Charlotte's triumph against Brain Cancer

20 October 2023 | Expected time to read: 3 minutes

Charlotte is a typical teenager who adores soccer and spending time with friends. What sets her apart is her remarkable journey as a brain cancer survivor. Your generous support enables us to invest in preventing and managing childhood illnesses like cancer.

Charlotte, known as Charlie, began her battle with cancer at just fifteen months old when her parents, Rebecca and Rod, received the devastating news that their baby girl had a large, malignant brain tumour known as ependymoma, measuring one-third the size of her brain.

Ependymoma is the third most common paediatric brain tumour, primarily affecting children under five years of age, with it's cause remaining unknown. Charlie received treatment at Sydney Children's Hospital, Randwick under the care of Professor David Ziegler, and a team of specialists in the Kids Cancer Centre.

Charlie's life transformed into a series of tests, surgeries, chemotherapy, transfusions, and ambulance trips, with the Hospital becoming the family's second home.

Over 18 arduous months, Charlie endured 18 surgeries, multiple rounds of chemotherapy and radiation, infections, and seizures. Charlie's family were faced with the possiblility that the treatment might not work.

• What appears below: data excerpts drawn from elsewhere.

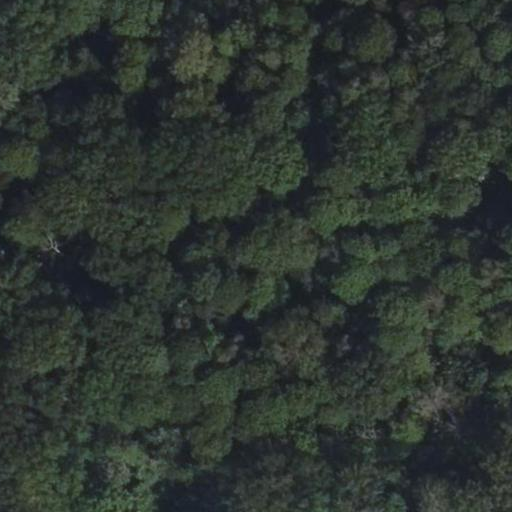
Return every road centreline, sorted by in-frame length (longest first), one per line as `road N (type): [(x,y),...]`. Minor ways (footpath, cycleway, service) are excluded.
road 1 (unknown): [(511,171),(204,109)]
road 2 (unknown): [(0,71),(204,109)]
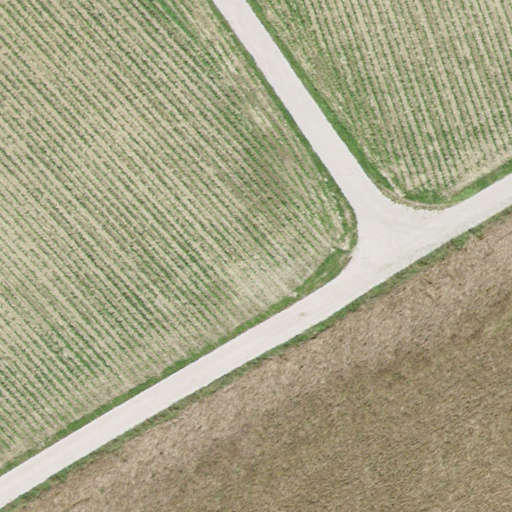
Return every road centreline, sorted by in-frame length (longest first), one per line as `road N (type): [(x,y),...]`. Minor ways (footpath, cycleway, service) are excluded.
road 1 (track): [(232,0),(401,251),(0,501)]
road 2 (track): [(401,251),(511,184)]
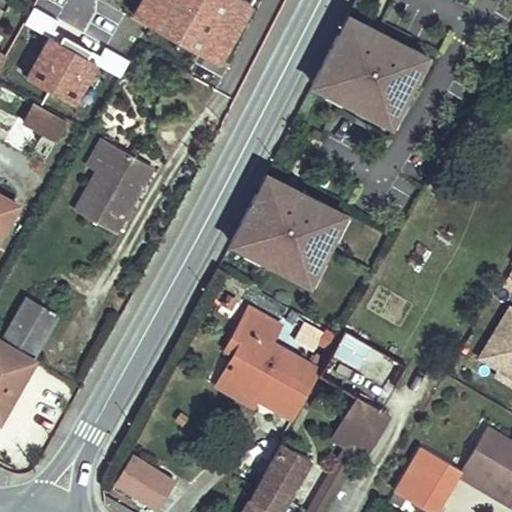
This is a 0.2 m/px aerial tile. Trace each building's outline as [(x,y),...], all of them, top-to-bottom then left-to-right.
[(347,15),(337,34),(366,49),(376,29),(347,15)] [(366,49),(337,34),(311,84),(326,91),(328,87),(342,94),(340,98),(386,121),(397,98),(403,101),(415,77),(409,75),(421,52),(376,29),(366,49)] [(326,91),(340,98),(342,94),(328,87),(326,91)] [(22,120),(44,132),(57,139),(67,122),(32,102),(22,120)] [(87,166),(97,171),(75,209),(114,232),(152,166),(103,138),(87,166)] [(265,173),(255,193),(284,207),(294,188),(265,173)] [(284,207),(255,193),(230,242),(244,250),(247,246),(261,253),(258,257),(304,280),(316,257),(321,260),(333,236),(328,233),(339,211),(294,188),(284,207)] [(0,234),(16,205),(0,196),(0,234)] [(244,250),(258,257),(261,253),(247,246),(244,250)] [(234,300),(227,296),(223,303),(230,307),(234,300)] [(2,341),(32,359),(57,315),(26,298),(2,341)] [(511,307),(509,306),(483,350),(511,367),(511,307)] [(248,307),(238,325),(247,330),(233,354),(220,377),(257,397),(293,417),(317,374),(324,360),(313,354),(308,363),(269,341),(278,324),(248,307)] [(304,320),(293,341),(311,350),(322,329),(304,320)] [(225,349),(233,354),(247,330),(238,325),(225,349)] [(336,440),(385,353),(344,329),(317,374),(356,396),(332,438),(336,440)] [(0,417),(33,359),(32,359),(2,341),(0,340),(0,417)] [(479,357),(511,376),(511,367),(483,350),(479,357)] [(385,353),(336,440),(346,446),(356,452),(363,456),(385,420),(385,416),(385,414),(382,410),(380,409),(406,365),(385,353)] [(252,405),(257,397),(220,377),(216,385),(252,405)] [(340,398),(324,389),(315,405),(331,414),(340,398)] [(511,442),(510,441),(485,427),(462,467),(475,474),(511,496),(511,442)] [(241,453),(262,465),(276,441),(254,429),(241,453)] [(277,451),(305,464),(309,457),(282,442),(277,451)] [(346,446),(330,472),(341,478),(356,452),(346,446)] [(437,468),(442,459),(421,447),(395,492),(406,498),(415,503),(413,508),(419,511),(421,507),(430,511),(434,511),(455,478),(437,468)] [(277,511),(305,464),(277,451),(242,511),(277,511)] [(174,481),(131,454),(114,482),(157,509),(174,481)] [(460,470),(442,459),(437,468),(455,478),(460,470)] [(460,470),(455,478),(434,511),(452,511),(470,483),(475,474),(462,467),(460,470)] [(341,478),(330,472),(323,485),(334,491),(341,478)] [(511,496),(475,474),(470,483),(511,507),(511,496)] [(321,511),(334,491),(323,485),(307,511),(321,511)] [(401,506),(406,498),(395,492),(390,500),(401,506)]
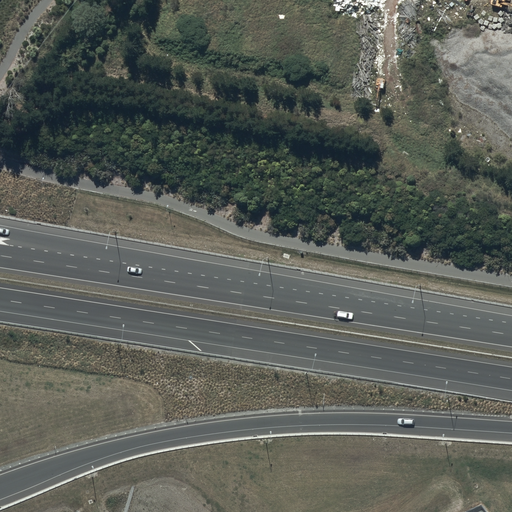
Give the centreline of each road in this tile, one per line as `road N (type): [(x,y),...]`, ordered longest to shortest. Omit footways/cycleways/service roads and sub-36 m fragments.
road 1 (motorway): [(0,230),(511,334)]
road 2 (motorway): [(511,426),(383,418),(245,423),(141,439),(0,486)]
road 3 (motorway): [(511,378),(0,298)]
road 4 (motorway): [(0,255),(511,334)]
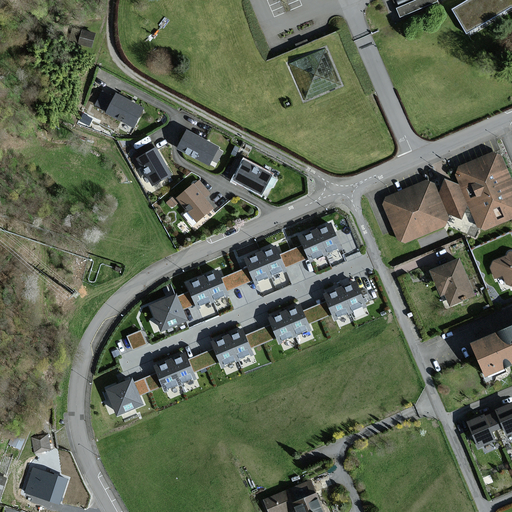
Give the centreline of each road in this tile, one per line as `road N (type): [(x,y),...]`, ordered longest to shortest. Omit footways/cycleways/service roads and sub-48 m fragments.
road 1 (residential): [(345,188),(160,269),(98,328),(77,393),(79,430),(115,511)]
road 2 (residential): [(484,511),(345,188)]
road 3 (track): [(112,0),(113,49),(127,70),(337,192)]
road 4 (residential): [(511,117),(345,188)]
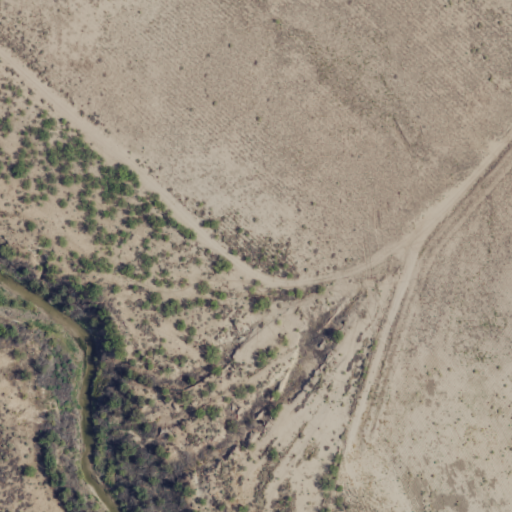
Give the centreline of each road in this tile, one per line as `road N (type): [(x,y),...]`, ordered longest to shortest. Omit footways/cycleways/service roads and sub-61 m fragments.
road 1 (track): [(511,77),(273,347),(243,432),(250,511)]
road 2 (track): [(0,206),(83,257),(208,417),(243,432)]
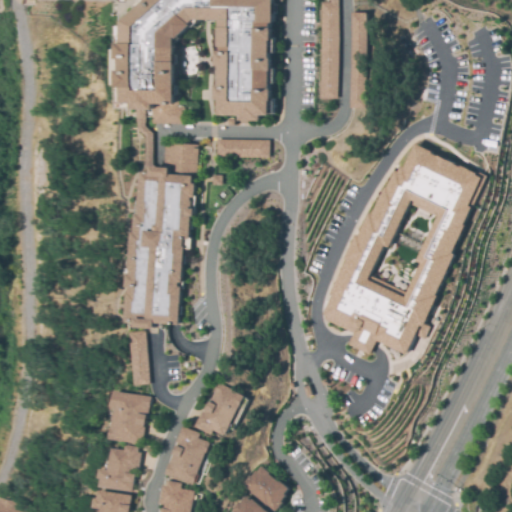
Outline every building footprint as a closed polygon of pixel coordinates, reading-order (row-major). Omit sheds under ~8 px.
[(282,0),(282,1),(277,1),(275,117),(263,117),(263,122),(240,122),(240,117),(222,117),(222,114),(219,114),(219,86),(222,86),(222,69),(219,69),(219,51),(222,51),(222,22),(200,22),(182,43),(181,107),(185,106),(185,124),(154,125),(154,115),(139,115),(138,108),(130,109),(129,95),(127,95),(126,77),(130,77),(130,66),(126,66),(127,49),(130,49),(131,25),(155,0),(282,0)] [(338,0),(338,2),(336,98),(317,97),(318,1),(328,1),(327,0),(338,0)] [(350,13),(368,14),(366,108),(347,108),(350,13)] [(269,157),(215,155),(215,137),(269,139),(269,157)] [(165,143),(197,144),(195,184),(198,184),(197,198),(194,198),(194,202),(189,202),(189,210),(199,211),(198,219),(193,219),(191,252),(186,251),(181,328),(173,328),(157,328),(157,336),(148,336),(151,388),(135,390),(131,337),(137,336),(138,327),(127,327),(129,298),(131,298),(131,294),(127,294),(128,280),(132,280),(133,237),(136,236),(137,218),(140,218),(142,175),(154,175),(154,171),(164,170),(165,143)] [(430,153),(441,158),(442,155),(454,161),(453,164),(463,169),(465,166),(477,172),(476,175),(479,176),(481,177),(473,195),(471,199),(468,206),(471,207),(468,214),(462,225),(464,225),(451,253),(453,254),(447,268),(446,271),(435,294),(437,295),(424,323),(422,322),(421,321),(407,350),(385,340),(376,336),(378,332),(361,324),(359,328),(326,312),(336,292),(335,291),(338,284),(371,213),(377,216),(391,186),(395,177),(398,172),(400,173),(403,166),(406,168),(417,144),(431,150),(430,153)] [(212,174),(223,174),(222,185),(212,185),(212,174)] [(217,383),(244,399),(228,429),(230,429),(224,439),(213,432),(210,436),(193,427),(207,402),(214,405),(216,400),(210,397),(217,383)] [(117,417),(113,416),(115,397),(152,399),(149,429),(147,429),(144,448),(113,445),(117,417)] [(181,427),(199,433),(197,439),(212,444),(195,488),(165,476),(176,447),(182,448),(184,444),(175,441),(181,427)] [(140,456),(134,495),(103,493),(105,475),(110,476),(112,453),(140,456)] [(274,511),(242,486),(250,475),(252,477),(257,470),(260,473),(263,468),(294,492),(280,511),(274,511)] [(193,492),(189,511),(159,511),(160,511),(170,511),(170,509),(163,506),(156,506),(160,485),(166,485),(166,481),(180,483),(179,490),(193,492)] [(100,495),(131,498),(130,511),(94,511),(95,503),(99,504),(100,495)] [(270,511),(232,511),(238,503),(241,505),(249,496),(270,511)] [(0,511),(0,510),(2,502),(26,507),(24,511),(0,511)]
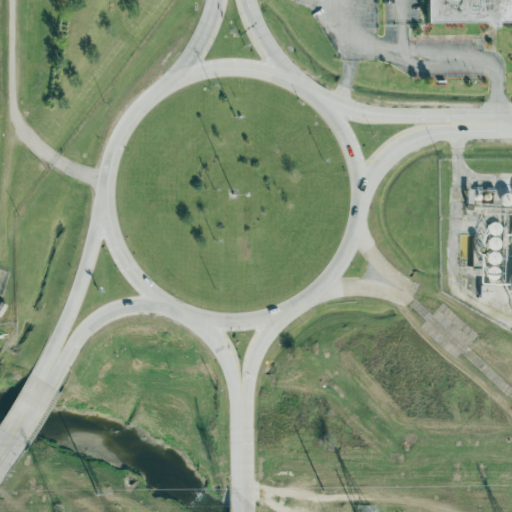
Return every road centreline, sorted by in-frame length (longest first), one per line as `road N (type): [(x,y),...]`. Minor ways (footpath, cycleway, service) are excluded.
road 1 (primary): [(355,224),(348,145),(326,110),(298,87),(252,70),(218,69),(174,84),(134,113)]
road 2 (primary): [(109,163),(50,375)]
road 3 (primary): [(195,318),(257,318),(288,307),(331,272),(355,224)]
road 4 (primary): [(109,163),(107,214),(121,257),(152,293),(195,318)]
road 5 (primary): [(482,123),(371,115),(308,93)]
road 6 (primary): [(358,206),(378,166),(400,145),(482,123)]
road 7 (primary): [(50,375),(109,312),(172,306)]
road 8 (primary): [(241,418),(254,352),(305,294)]
road 9 (primary): [(215,0),(191,54),(134,113)]
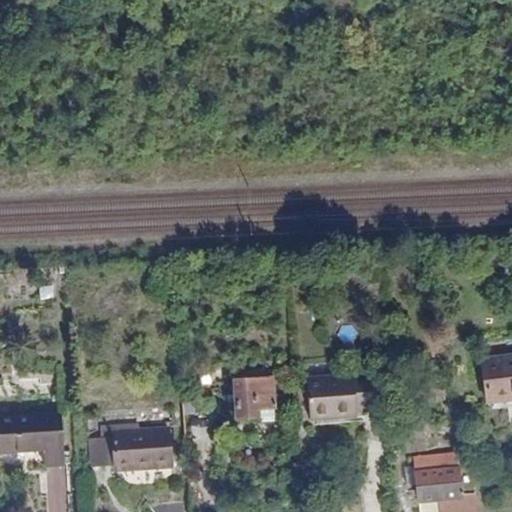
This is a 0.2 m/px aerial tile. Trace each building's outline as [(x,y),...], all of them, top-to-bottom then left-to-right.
[(173,261),(174,273),(228,270),(227,258),(173,261)] [(511,354),(482,359),(487,402),(511,398),(511,354)] [(194,384),(210,383),(209,368),(193,369),(194,384)] [(235,382),(236,418),(257,417),(256,409),(274,409),(272,379),(241,381),(241,375),(236,376),(236,381),(235,382)] [(308,379),(310,420),(357,417),(357,411),(381,410),(379,376),(354,377),(354,376),(308,379)] [(65,466),(63,416),(0,418),(0,453),(43,452),(44,466),(65,466)] [(88,440),(90,465),(113,465),(113,470),(174,466),(172,429),(138,431),(137,423),(99,426),(100,439),(88,440)] [(418,485),(419,511),(474,511),(473,494),(460,494),(457,454),(414,457),(415,466),(403,467),(405,486),(418,485)] [(185,511),(184,501),(147,503),(154,511),(185,511)]
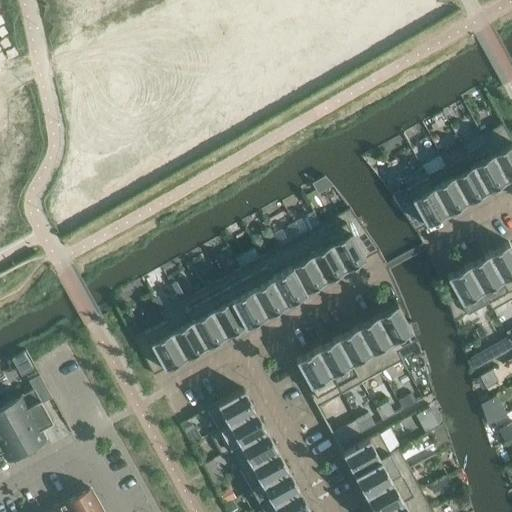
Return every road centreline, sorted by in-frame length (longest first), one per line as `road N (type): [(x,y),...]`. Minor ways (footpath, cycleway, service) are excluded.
road 1 (tertiary): [(0,170),(298,0)]
road 2 (tertiary): [(187,0),(0,102)]
road 3 (residential): [(243,347),(334,511)]
road 4 (residential): [(0,487),(75,444),(114,511)]
road 5 (residential): [(243,347),(382,269)]
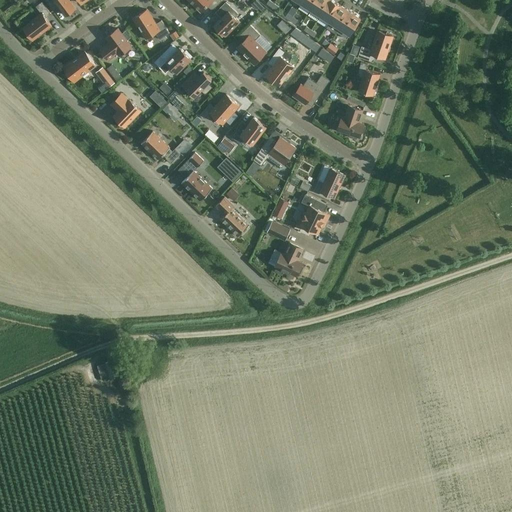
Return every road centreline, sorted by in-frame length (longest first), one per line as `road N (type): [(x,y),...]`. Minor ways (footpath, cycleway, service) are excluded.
road 1 (residential): [(37,66),(286,303),(312,290),(367,165)]
road 2 (residential): [(142,338),(288,327),(511,255)]
road 3 (residential): [(367,165),(281,110),(164,0)]
road 4 (residential): [(367,165),(416,21)]
road 5 (track): [(0,392),(142,338)]
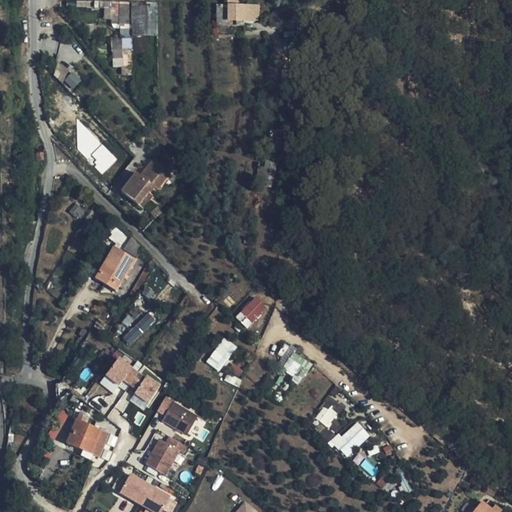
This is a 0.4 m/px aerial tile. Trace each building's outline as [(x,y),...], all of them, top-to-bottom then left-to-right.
[(156,2),(131,3),(134,100),(148,116),(160,117),(156,2)] [(104,4),(104,22),(129,22),(129,4),(104,4)] [(242,4),(226,4),(226,22),(243,21),(252,21),(252,16),(259,15),(259,5),(242,4)] [(282,32),(284,51),(298,50),(297,31),(282,32)] [(111,39),(112,67),(123,66),(122,48),(132,48),(131,38),(111,39)] [(77,79),(70,72),(63,80),(70,87),(77,79)] [(82,101),(87,96),(82,91),(77,96),(82,101)] [(264,159),(258,185),(271,188),(276,162),(264,159)] [(118,192),(133,206),(144,193),(145,194),(150,188),(152,190),(165,175),(150,161),(137,177),(133,173),(118,192)] [(144,193),(133,206),(137,209),(152,190),(150,188),(145,194),(144,193)] [(86,211),(79,204),(72,212),(80,218),(86,211)] [(135,261),(122,252),(118,250),(120,246),(116,244),(98,274),(114,284),(111,288),(115,290),(124,276),(120,273),(123,270),(126,273),(128,274),(135,261)] [(114,284),(98,274),(95,278),(111,288),(114,284)] [(149,287),(144,294),(152,299),(157,292),(149,287)] [(246,329),(266,309),(255,298),(235,319),(246,329)] [(150,314),(126,338),(132,345),(157,320),(150,314)] [(207,363),(213,368),(224,353),(230,358),(236,349),(224,340),(207,363)] [(224,353),(213,368),(220,373),(230,358),(224,353)] [(292,354),(285,366),(302,377),(310,365),(292,354)] [(120,361),(107,378),(120,387),(133,370),(120,361)] [(161,388),(148,379),(136,397),(150,406),(161,388)] [(282,402),(289,407),(305,392),(301,386),(282,402)] [(330,400),(315,417),(326,427),(342,409),(330,400)] [(199,417),(175,403),(164,422),(188,435),(199,417)] [(49,437),(65,443),(74,418),(58,412),(49,437)] [(108,435),(100,431),(85,425),(87,420),(78,416),(66,444),(99,458),(108,435)] [(356,424),(338,443),(350,454),(367,435),(356,424)] [(162,439),(147,465),(167,476),(181,450),(187,453),(191,448),(171,437),(168,443),(162,439)] [(353,454),(348,460),(358,470),(364,464),(353,454)] [(163,511),(172,497),(132,476),(122,495),(153,511),(163,511)] [(480,509),(478,511),(496,511),(495,511),(486,503),(480,509)]
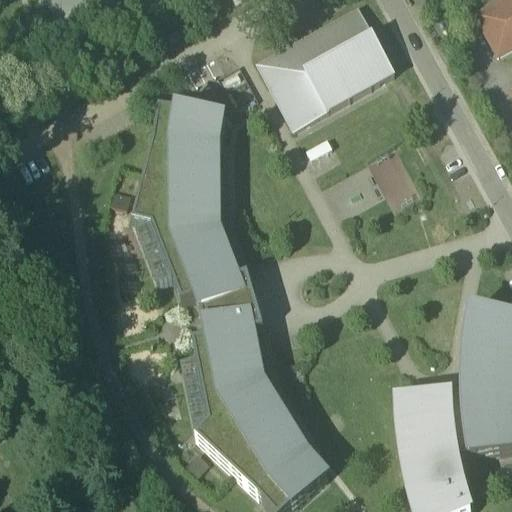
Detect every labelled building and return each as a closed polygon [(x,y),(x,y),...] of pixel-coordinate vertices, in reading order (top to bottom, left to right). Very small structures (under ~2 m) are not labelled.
[(45,0),(73,49),(118,23),(105,0),(45,0)] [(511,0),(505,0),(474,17),(497,59),(511,51),(511,0)] [(276,104),(295,138),(394,84),(359,18),(259,73),(270,93),(277,90),(283,101),(276,104)] [(277,90),(270,93),(276,104),(283,101),(277,90)] [(182,311),(195,306),(238,286),(219,239),(219,154),(224,125),(178,117),(177,119),(159,116),(154,148),(133,229),(152,234),(173,289),(182,311)] [(367,166),(392,213),(421,198),(395,151),(367,166)] [(130,201),(115,197),(111,211),(127,215),(130,201)] [(152,234),(133,229),(159,295),(173,289),(152,234)] [(202,324),(206,344),(253,339),(264,337),(248,282),(238,286),(195,306),(202,324)] [(511,321),(472,314),(466,345),(463,387),(463,400),(447,401),(397,402),(400,450),(409,496),(413,511),(469,511),(463,489),(457,464),(511,454),(511,321)] [(291,511),(294,511),(328,482),(306,458),(262,388),(253,339),(206,344),(193,347),(197,371),(209,428),(195,443),(256,499),(267,511),(291,511)] [(209,428),(197,371),(182,373),(195,443),(209,428)] [(463,400),(463,387),(447,386),(447,401),(463,400)] [(197,479),(207,468),(197,458),(186,470),(197,479)]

"There was so much uncertainty around Charlie's treatment and if it was working. She was physically exhausted and there were times when her little body just wasn't responding. We were also very aware that if the treatment didn't work, there were no other options and that was terrifying," said Rebecca.

Despite everything Charlie endured - her tumour began to shrink. With consistent follow-up appointments and surveillance over the next decade, Charlie is now cancer-free.

"Throughout her treatment, Charlie never gave up and never let cancer wear her down" Rebecca said. "We owe a lot of that to the incredible team of doctors, surgeons and nurses at Sydney Children's Hospital, Randwick - they were there with us every step of the way, ensuring Charlie received the best possible care."

Thanks to the generosity of donors like you, last financial year Sydney Children's Hospitals Foundation (SCHF) was able to fund a Nurse Educator at the Kids Cancer Centre for 12 months. The training provided by Nurse Educators means families like Charlie's can take comfort in knowing staff have the specialised skills they need to deliver evidence-base care at the bedside.

And now, our long-term unstoppable changemaker, Kids with Cancer Foundation, is funding a world-first clinical trial into ependymoma known as the 'Deflexifol at Relapse Trial, proudly supported by Kids with Cancer Foundation'. Led by Professor David Ziegler and Dr Marion Mateos at the Kids Cancer Centre this trial offers hope to children like Charlie facing this life-threatening cancer.

Dr. Marion Mateos believes the trial offers a new avenue of hope for these children.

Today, Charlie's spirit remains unbreakable, despite having long-term effects from treatment, such as mild deafness and cognitive delays. Her mum, Rebecca, proudly describes her as a survivor who looks forward to achieving greatness.

It's thanks to the support of our Movement of Many that SCHF is able to raise vital funds for the frontline of children's healthcare, ensuring that kids like Charlie continue to receive extraordinary care, now and into the future.